Ok, I'm not a an MMX programmer.... (LONG)
here''s my problem:
I''ve been using an MMX alpha blend blitter routine written in MMX by some-else for a while now. But, what I have found out is that it doesn''t handle surface widths which are not multiple of 4 properly. Here is the code it uses:
i = height;
do
{
j = width/4;
// If you see two lines together this means that I am guessing that these two
// instructions will pair in the Pentium U & V pipes.
_asm
{
push edi ;Save off to restore later
push esi ;Save off to restore later
mov edi,lpDest ; Move the destination pointer into edi
mov esi,lpSprite ; Move the source pointer into esi
SPAN_RUN_565: movq mm7,[edi] ; Copy the 8 bytes pointed to by edi into mm7
movq mm6,[esi] ; Copy the 8 bytes pointed to by esi into mm6
movq mm2,ALPHA64 ; Copy ALPHA64 into mm2
movq mm0,mm7 ; RED - Copy mm7 to mm0, destination pixels
pand mm0,MASKRED ; RED - and mm0 with the red channel mask [0r00 0r00 0r00 0r00]
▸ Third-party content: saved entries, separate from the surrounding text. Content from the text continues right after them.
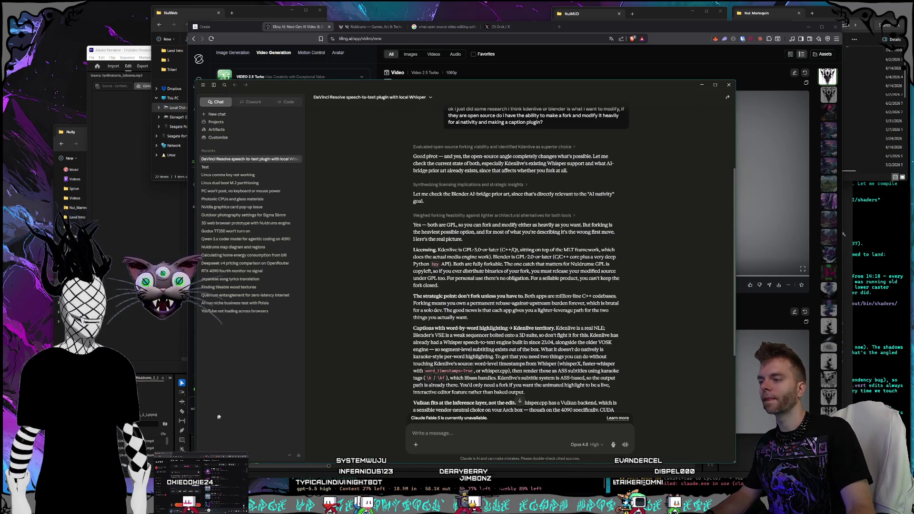
Search the Start menu for 'cons' and launch Control Panel
key(super)
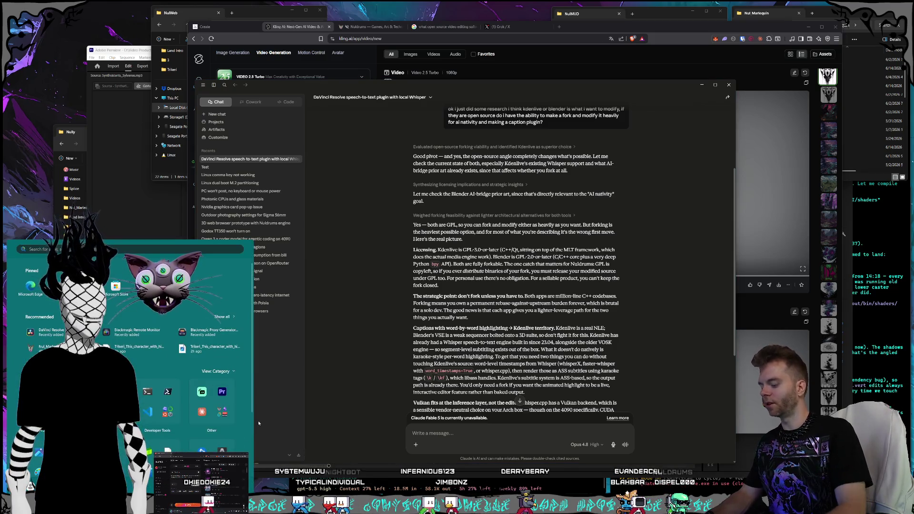
text(cons)
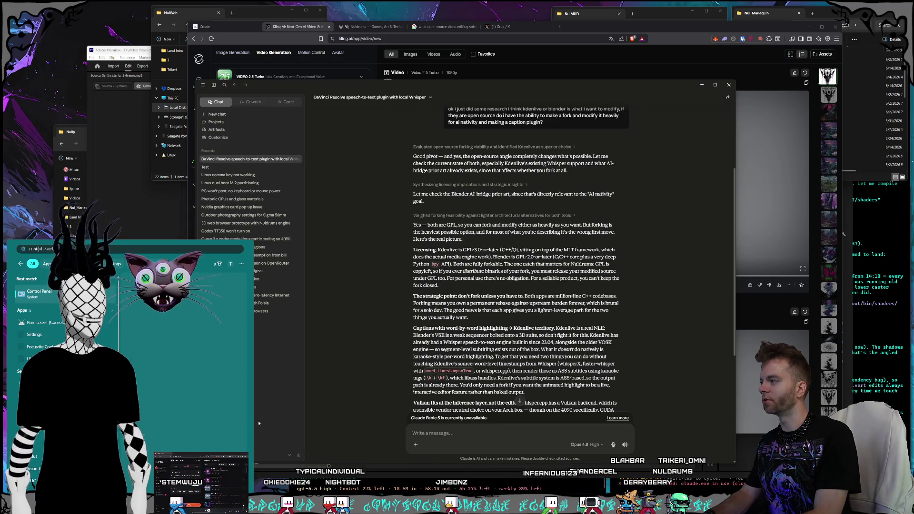
key(Return)
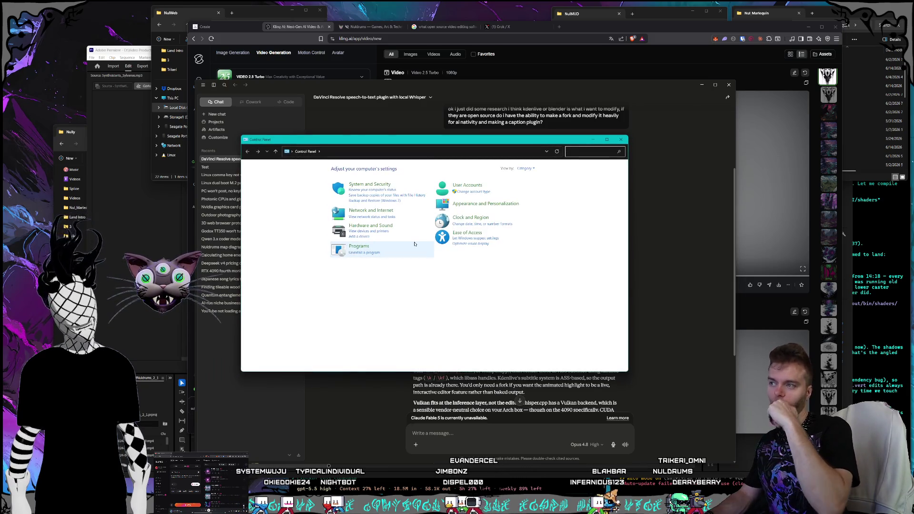
Open Uninstall a program and select DaVinci Resolve in the installed programs list
click(375, 257)
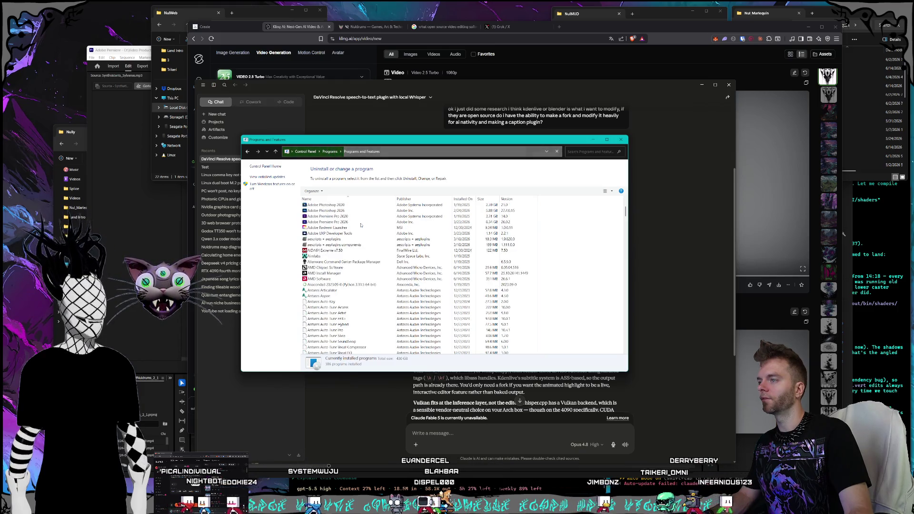
scroll(361, 225, down, 10)
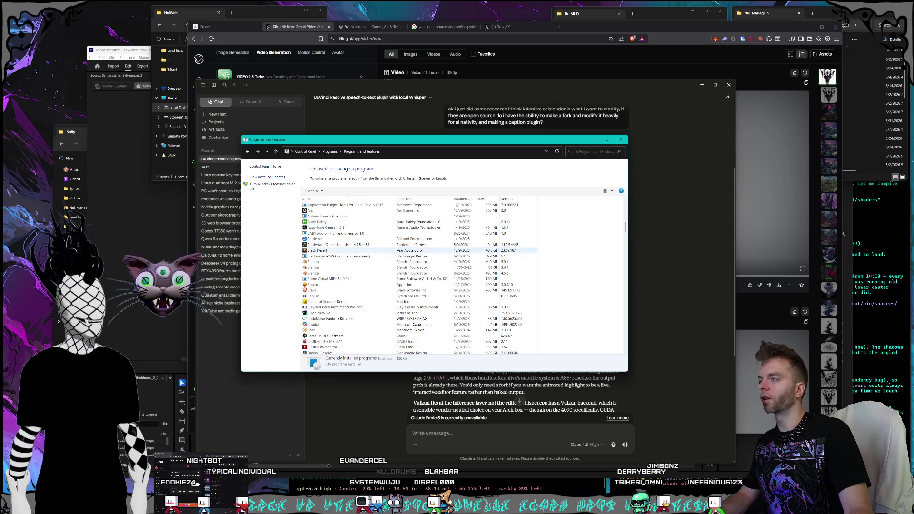
click(348, 257)
scroll(364, 257, down, 2)
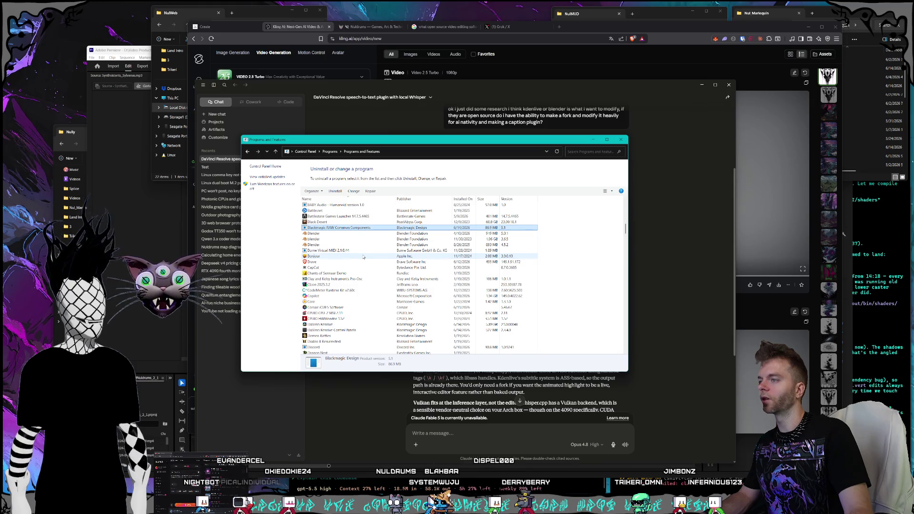
scroll(364, 257, down, 3)
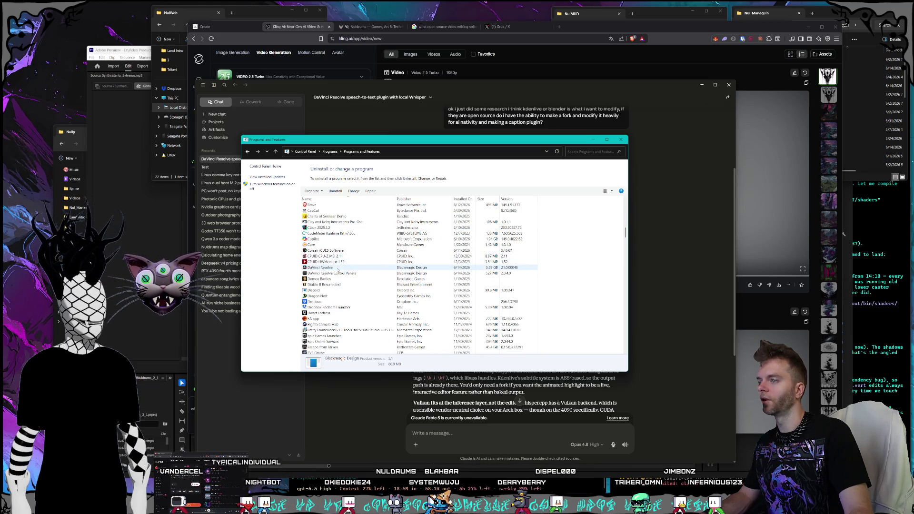
click(338, 269)
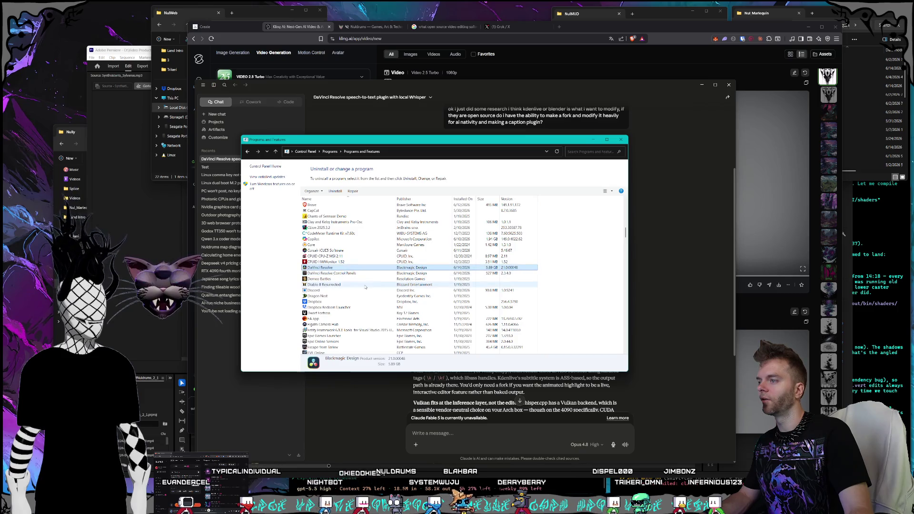
click(336, 190)
Confirm removing DaVinci Resolve and approve the permission prompt
key(Return)
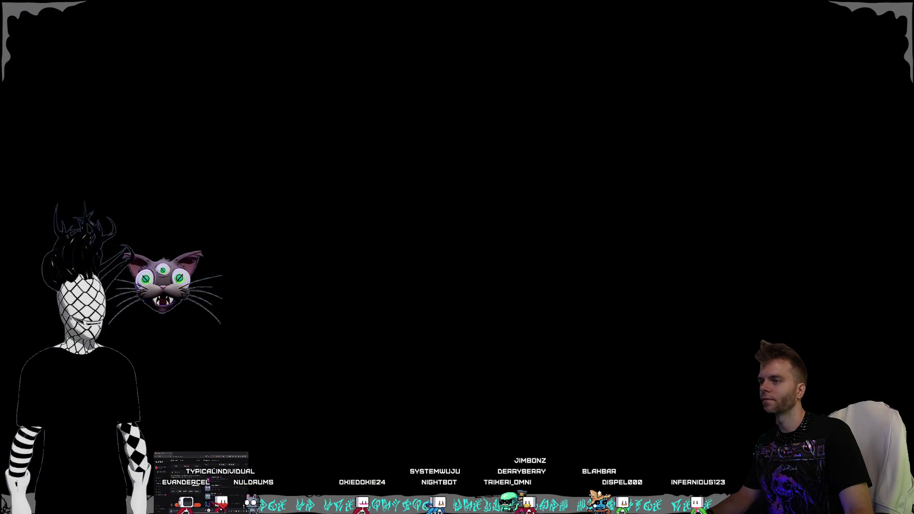
click(432, 308)
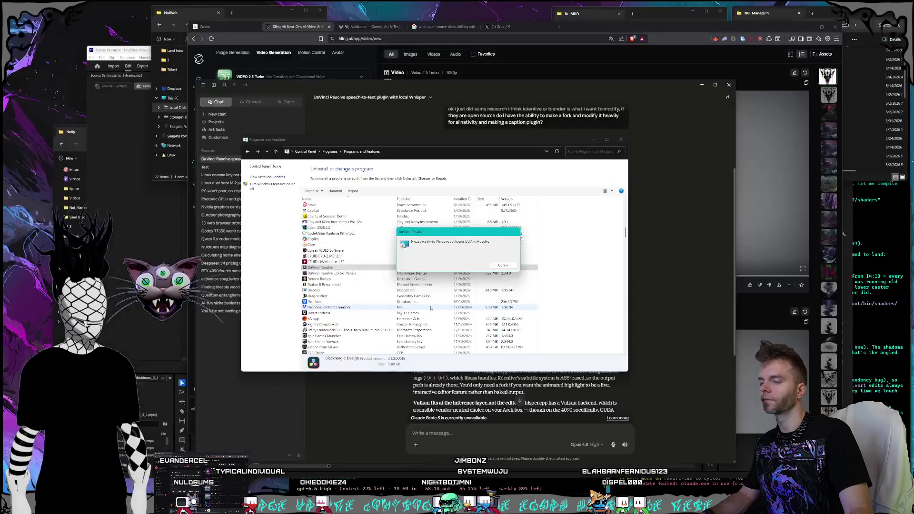
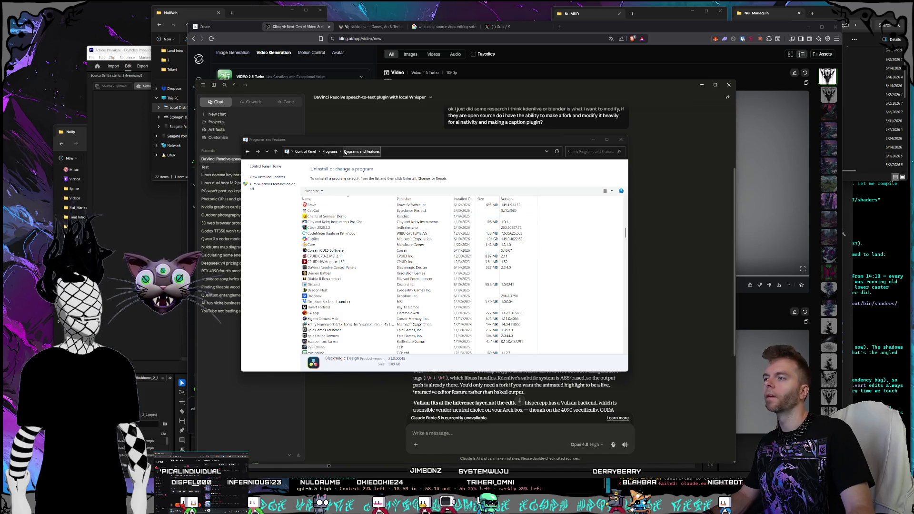
Uninstall DaVinci Resolve Control Panels from Programs and Features
drag(354, 143, 365, 135)
click(384, 260)
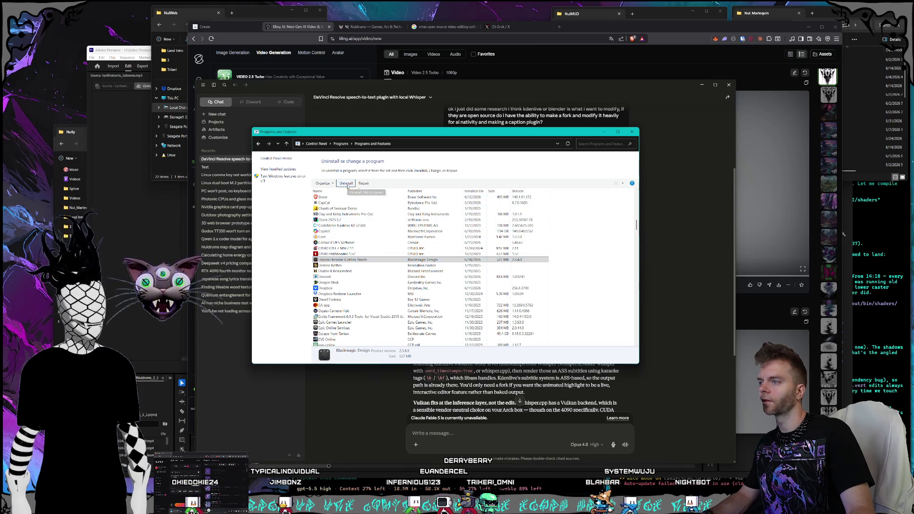
double_click(420, 261)
key(Return)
movq mm1,mm6 ; RED - Copy mm6 to mm1, source pixels
pand mm1,MASKRED ; RED - and mm1 with red channel mask [0r00 0r00 0r00 0r00]
psrlw mm0,11 ; RED - shift each pixel to the right by 11 [000r 000r 000r 000r]
movq mm5,mm7 ; GRN - Copy destination pixels (mm7) to mm5
psrlw mm1,11 ; RED - shift each pixel to the right by 11 [000r 000r 000r 000r]
paddw mm1, ADD64
movq mm3,mm6 ; GRN - Copy source pixels (mm6) to mm3
psubsw mm1,mm0 ; RED - Subtract the destination from the source
pand mm5,MASKGREEN ; GRN - and mm5 with the green channel mask [00g0 00g0 00g0 00g0]
pmullw mm1,mm2 ; RED - multiple the subtraction result by the ALPHA value
pand mm3,MASKGREEN ; GRN - and mm3 with the green channel mask [00g0 00g0 00g0 00g0]
psrlw mm5,5 ; GRN - shift each pixel to the right by 5 [000g 000g 000g 000g]
psrlw mm3,5 ; GRN - Shift green source to the right by 5
nop ; Do nothing
paddw mm3, ADD64
psrlw mm1,8 ; RED - Divide by 256 this is done to avoid floating point math
psubsw mm3,mm5 ; GRN - Subtract the green source and destination components
pmullw mm3,mm2 ; GRN - Multiple the result from the subtraction by the alpha value
paddw mm1,mm0 ; RED - Add the destination red component value
psubw mm1, ALPHABY4
psllw mm1,11 ; RED - Shift the red component back into place, 11 to the left
movq mm0,mm7 ; BLU - Copy the destination pixels to mm0
pand mm0, MASKBLUE ; BLU - ''and'' mm0 with the blue channel mask [000b 000b 000b 000b]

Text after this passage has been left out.